TASK STATEMENT >>
Give back all of the records exactly.

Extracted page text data
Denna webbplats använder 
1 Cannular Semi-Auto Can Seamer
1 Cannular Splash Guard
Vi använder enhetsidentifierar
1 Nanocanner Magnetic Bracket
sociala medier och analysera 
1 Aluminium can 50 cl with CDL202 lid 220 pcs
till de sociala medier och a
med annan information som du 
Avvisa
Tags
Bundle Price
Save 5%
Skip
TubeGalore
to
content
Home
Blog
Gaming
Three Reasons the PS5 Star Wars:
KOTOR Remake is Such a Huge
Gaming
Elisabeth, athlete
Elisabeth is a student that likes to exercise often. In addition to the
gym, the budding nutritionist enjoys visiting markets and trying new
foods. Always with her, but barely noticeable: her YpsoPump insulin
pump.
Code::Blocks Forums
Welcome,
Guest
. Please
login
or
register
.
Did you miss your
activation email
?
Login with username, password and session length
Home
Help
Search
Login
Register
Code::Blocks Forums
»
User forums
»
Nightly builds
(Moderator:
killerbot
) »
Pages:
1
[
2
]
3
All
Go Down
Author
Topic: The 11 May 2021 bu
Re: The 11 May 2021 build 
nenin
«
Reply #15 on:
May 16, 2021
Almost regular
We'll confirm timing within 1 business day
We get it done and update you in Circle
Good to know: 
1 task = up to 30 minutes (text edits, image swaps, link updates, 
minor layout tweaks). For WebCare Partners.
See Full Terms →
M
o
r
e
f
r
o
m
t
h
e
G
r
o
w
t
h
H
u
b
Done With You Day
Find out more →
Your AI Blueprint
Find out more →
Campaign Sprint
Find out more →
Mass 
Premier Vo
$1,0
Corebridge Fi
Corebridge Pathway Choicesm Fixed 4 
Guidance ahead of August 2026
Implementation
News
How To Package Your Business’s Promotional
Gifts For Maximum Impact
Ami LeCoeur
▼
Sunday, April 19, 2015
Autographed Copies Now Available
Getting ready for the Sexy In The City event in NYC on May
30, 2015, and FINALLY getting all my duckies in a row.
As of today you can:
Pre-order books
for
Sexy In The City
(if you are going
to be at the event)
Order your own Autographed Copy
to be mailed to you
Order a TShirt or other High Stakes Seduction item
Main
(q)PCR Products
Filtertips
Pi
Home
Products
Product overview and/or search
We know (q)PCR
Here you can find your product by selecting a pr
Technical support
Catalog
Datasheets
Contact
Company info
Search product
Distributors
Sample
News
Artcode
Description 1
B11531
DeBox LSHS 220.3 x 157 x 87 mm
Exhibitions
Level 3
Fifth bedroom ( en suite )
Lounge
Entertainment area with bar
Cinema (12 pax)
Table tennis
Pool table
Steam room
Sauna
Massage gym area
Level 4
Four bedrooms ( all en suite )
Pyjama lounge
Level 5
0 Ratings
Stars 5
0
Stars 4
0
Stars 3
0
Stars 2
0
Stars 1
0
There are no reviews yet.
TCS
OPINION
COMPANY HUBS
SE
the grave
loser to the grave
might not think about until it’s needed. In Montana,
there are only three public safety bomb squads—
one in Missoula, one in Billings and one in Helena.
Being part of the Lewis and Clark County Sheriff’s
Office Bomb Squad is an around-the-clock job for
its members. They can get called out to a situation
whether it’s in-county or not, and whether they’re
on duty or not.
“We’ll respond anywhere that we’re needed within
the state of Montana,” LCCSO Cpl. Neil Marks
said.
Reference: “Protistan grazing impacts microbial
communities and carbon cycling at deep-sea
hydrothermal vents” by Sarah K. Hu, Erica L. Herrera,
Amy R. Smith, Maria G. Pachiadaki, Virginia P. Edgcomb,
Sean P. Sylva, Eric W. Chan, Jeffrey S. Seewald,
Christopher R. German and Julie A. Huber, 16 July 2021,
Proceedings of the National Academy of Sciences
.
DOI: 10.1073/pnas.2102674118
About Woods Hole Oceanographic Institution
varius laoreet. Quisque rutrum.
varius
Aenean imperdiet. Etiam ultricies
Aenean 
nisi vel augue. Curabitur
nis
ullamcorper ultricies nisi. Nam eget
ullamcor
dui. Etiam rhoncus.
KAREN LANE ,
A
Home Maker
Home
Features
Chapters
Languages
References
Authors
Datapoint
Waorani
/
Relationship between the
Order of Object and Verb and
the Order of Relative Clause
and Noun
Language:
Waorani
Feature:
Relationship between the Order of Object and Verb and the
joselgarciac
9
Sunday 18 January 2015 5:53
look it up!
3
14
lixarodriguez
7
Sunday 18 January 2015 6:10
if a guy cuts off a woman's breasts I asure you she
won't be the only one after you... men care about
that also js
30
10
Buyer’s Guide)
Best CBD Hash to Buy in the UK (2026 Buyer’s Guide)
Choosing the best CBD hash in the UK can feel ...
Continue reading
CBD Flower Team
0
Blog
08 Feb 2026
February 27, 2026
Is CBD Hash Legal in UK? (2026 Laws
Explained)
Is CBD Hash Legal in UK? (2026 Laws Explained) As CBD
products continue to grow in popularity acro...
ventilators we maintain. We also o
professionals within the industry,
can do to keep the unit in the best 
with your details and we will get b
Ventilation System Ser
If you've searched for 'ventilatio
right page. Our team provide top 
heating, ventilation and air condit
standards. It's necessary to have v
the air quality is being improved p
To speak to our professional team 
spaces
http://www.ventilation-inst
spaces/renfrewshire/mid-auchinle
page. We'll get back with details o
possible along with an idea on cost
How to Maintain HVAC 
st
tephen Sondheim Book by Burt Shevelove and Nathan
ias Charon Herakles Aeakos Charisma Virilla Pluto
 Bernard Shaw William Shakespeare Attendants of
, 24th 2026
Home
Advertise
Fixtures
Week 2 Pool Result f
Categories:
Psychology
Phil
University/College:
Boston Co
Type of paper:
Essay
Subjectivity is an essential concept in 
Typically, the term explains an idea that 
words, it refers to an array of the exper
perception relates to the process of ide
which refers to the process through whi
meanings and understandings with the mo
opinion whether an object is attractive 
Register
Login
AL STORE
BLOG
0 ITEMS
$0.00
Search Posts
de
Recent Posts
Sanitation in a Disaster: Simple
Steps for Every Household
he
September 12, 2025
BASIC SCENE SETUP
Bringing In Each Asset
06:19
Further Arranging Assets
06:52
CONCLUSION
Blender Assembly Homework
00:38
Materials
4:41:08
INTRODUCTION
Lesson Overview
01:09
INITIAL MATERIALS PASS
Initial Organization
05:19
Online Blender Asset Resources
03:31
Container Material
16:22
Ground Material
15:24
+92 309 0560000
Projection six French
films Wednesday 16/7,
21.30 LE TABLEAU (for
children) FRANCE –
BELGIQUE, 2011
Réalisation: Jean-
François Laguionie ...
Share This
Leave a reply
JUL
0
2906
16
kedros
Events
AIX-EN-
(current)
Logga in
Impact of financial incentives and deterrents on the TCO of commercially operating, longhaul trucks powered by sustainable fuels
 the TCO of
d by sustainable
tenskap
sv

TASK SOLUTION >>
Denna webbplats använder 
1 Cannular Semi-Auto Can Seamer
1 Cannular Splash Guard
Vi använder enhetsidentifierar
1 Nanocanner Magnetic Bracket
sociala medier och analysera 
1 Aluminium can 50 cl with CDL202 lid 220 pcs
till de sociala medier och a
med annan information som du 
Avvisa
Tags
Bundle Price
Save 5%
Skip
TubeGalore
to
content
Home
Blog
Gaming
Three Reasons the PS5 Star Wars:
KOTOR Remake is Such a Huge
Gaming
Elisabeth, athlete
Elisabeth is a student that likes to exercise often. In addition to the
gym, the budding nutritionist enjoys visiting markets and trying new
foods. Always with her, but barely noticeable: her YpsoPump insulin
pump.
Code::Blocks Forums
Welcome,
Guest
. Please
login
or
register
.
Did you miss your
activation email
?
Login with username, password and session length
Home
Help
Search
Login
Register
Code::Blocks Forums
»
User forums
»
Nightly builds
(Moderator:
killerbot
) »
Pages:
1
[
2
]
3
All
Go Down
Author
Topic: The 11 May 2021 bu
Re: The 11 May 2021 build 
nenin
«
Reply #15 on:
May 16, 2021
Almost regular
We'll confirm timing within 1 business day
We get it done and update you in Circle
Good to know: 
1 task = up to 30 minutes (text edits, image swaps, link updates, 
minor layout tweaks). For WebCare Partners.
See Full Terms →
M
o
r
e
f
r
o
m
t
h
e
G
r
o
w
t
h
H
u
b
Done With You Day
Find out more →
Your AI Blueprint
Find out more →
Campaign Sprint
Find out more →
Mass 
Premier Vo
$1,0
Corebridge Fi
Corebridge Pathway Choicesm Fixed 4 
Guidance ahead of August 2026
Implementation
News
How To Package Your Business’s Promotional
Gifts For Maximum Impact
Ami LeCoeur
▼
Sunday, April 19, 2015
Autographed Copies Now Available
Getting ready for the Sexy In The City event in NYC on May
30, 2015, and FINALLY getting all my duckies in a row.
As of today you can:
Pre-order books
for
Sexy In The City
(if you are going
to be at the event)
Order your own Autographed Copy
to be mailed to you
Order a TShirt or other High Stakes Seduction item
Main
(q)PCR Products
Filtertips
Pi
Home
Products
Product overview and/or search
We know (q)PCR
Here you can find your product by selecting a pr
Technical support
Catalog
Datasheets
Contact
Company info
Search product
Distributors
Sample
News
Artcode
Description 1
B11531
DeBox LSHS 220.3 x 157 x 87 mm
Exhibitions
Level 3
Fifth bedroom ( en suite )
Lounge
Entertainment area with bar
Cinema (12 pax)
Table tennis
Pool table
Steam room
Sauna
Massage gym area
Level 4
Four bedrooms ( all en suite )
Pyjama lounge
Level 5
0 Ratings
Stars 5
0
Stars 4
0
Stars 3
0
Stars 2
0
Stars 1
0
There are no reviews yet.
TCS
OPINION
COMPANY HUBS
SE
the grave
loser to the grave
might not think about until it’s needed. In Montana,
there are only three public safety bomb squads—
one in Missoula, one in Billings and one in Helena.
Being part of the Lewis and Clark County Sheriff’s
Office Bomb Squad is an around-the-clock job for
its members. They can get called out to a situation
whether it’s in-county or not, and whether they’re
on duty or not.
“We’ll respond anywhere that we’re needed within
the state of Montana,” LCCSO Cpl. Neil Marks
said.
Reference: “Protistan grazing impacts microbial
communities and carbon cycling at deep-sea
hydrothermal vents” by Sarah K. Hu, Erica L. Herrera,
Amy R. Smith, Maria G. Pachiadaki, Virginia P. Edgcomb,
Sean P. Sylva, Eric W. Chan, Jeffrey S. Seewald,
Christopher R. German and Julie A. Huber, 16 July 2021,
Proceedings of the National Academy of Sciences
.
DOI: 10.1073/pnas.2102674118
About Woods Hole Oceanographic Institution
varius laoreet. Quisque rutrum.
varius
Aenean imperdiet. Etiam ultricies
Aenean 
nisi vel augue. Curabitur
nis
ullamcorper ultricies nisi. Nam eget
ullamcor
dui. Etiam rhoncus.
KAREN LANE ,
A
Home Maker
Home
Features
Chapters
Languages
References
Authors
Datapoint
Waorani
/
Relationship between the
Order of Object and Verb and
the Order of Relative Clause
and Noun
Language:
Waorani
Feature:
Relationship between the Order of Object and Verb and the
joselgarciac
9
Sunday 18 January 2015 5:53
look it up!
3
14
lixarodriguez
7
Sunday 18 January 2015 6:10
if a guy cuts off a woman's breasts I asure you she
won't be the only one after you... men care about
that also js
30
10
Buyer’s Guide)
Best CBD Hash to Buy in the UK (2026 Buyer’s Guide)
Choosing the best CBD hash in the UK can feel ...
Continue reading
CBD Flower Team
0
Blog
08 Feb 2026
February 27, 2026
Is CBD Hash Legal in UK? (2026 Laws
Explained)
Is CBD Hash Legal in UK? (2026 Laws Explained) As CBD
products continue to grow in popularity acro...
ventilators we maintain. We also o
professionals within the industry,
can do to keep the unit in the best 
with your details and we will get b
Ventilation System Ser
If you've searched for 'ventilatio
right page. Our team provide top 
heating, ventilation and air condit
standards. It's necessary to have v
the air quality is being improved p
To speak to our professional team 
spaces
http://www.ventilation-inst
spaces/renfrewshire/mid-auchinle
page. We'll get back with details o
possible along with an idea on cost
How to Maintain HVAC 
st
tephen Sondheim Book by Burt Shevelove and Nathan
ias Charon Herakles Aeakos Charisma Virilla Pluto
 Bernard Shaw William Shakespeare Attendants of
, 24th 2026
Home
Advertise
Fixtures
Week 2 Pool Result f
Categories:
Psychology
Phil
University/College:
Boston Co
Type of paper:
Essay
Subjectivity is an essential concept in 
Typically, the term explains an idea that 
words, it refers to an array of the exper
perception relates to the process of ide
which refers to the process through whi
meanings and understandings with the mo
opinion whether an object is attractive 
Register
Login
AL STORE
BLOG
0 ITEMS
$0.00
Search Posts
de
Recent Posts
Sanitation in a Disaster: Simple
Steps for Every Household
he
September 12, 2025
BASIC SCENE SETUP
Bringing In Each Asset
06:19
Further Arranging Assets
06:52
CONCLUSION
Blender Assembly Homework
00:38
Materials
4:41:08
INTRODUCTION
Lesson Overview
01:09
INITIAL MATERIALS PASS
Initial Organization
05:19
Online Blender Asset Resources
03:31
Container Material
16:22
Ground Material
15:24
+92 309 0560000
Projection six French
films Wednesday 16/7,
21.30 LE TABLEAU (for
children) FRANCE –
BELGIQUE, 2011
Réalisation: Jean-
François Laguionie ...
Share This
Leave a reply
JUL
0
2906
16
kedros
Events
AIX-EN-
(current)
Logga in
Impact of financial incentives and deterrents on the TCO of commercially operating, longhaul trucks powered by sustainable fuels
 the TCO of
d by sustainable
tenskap
sv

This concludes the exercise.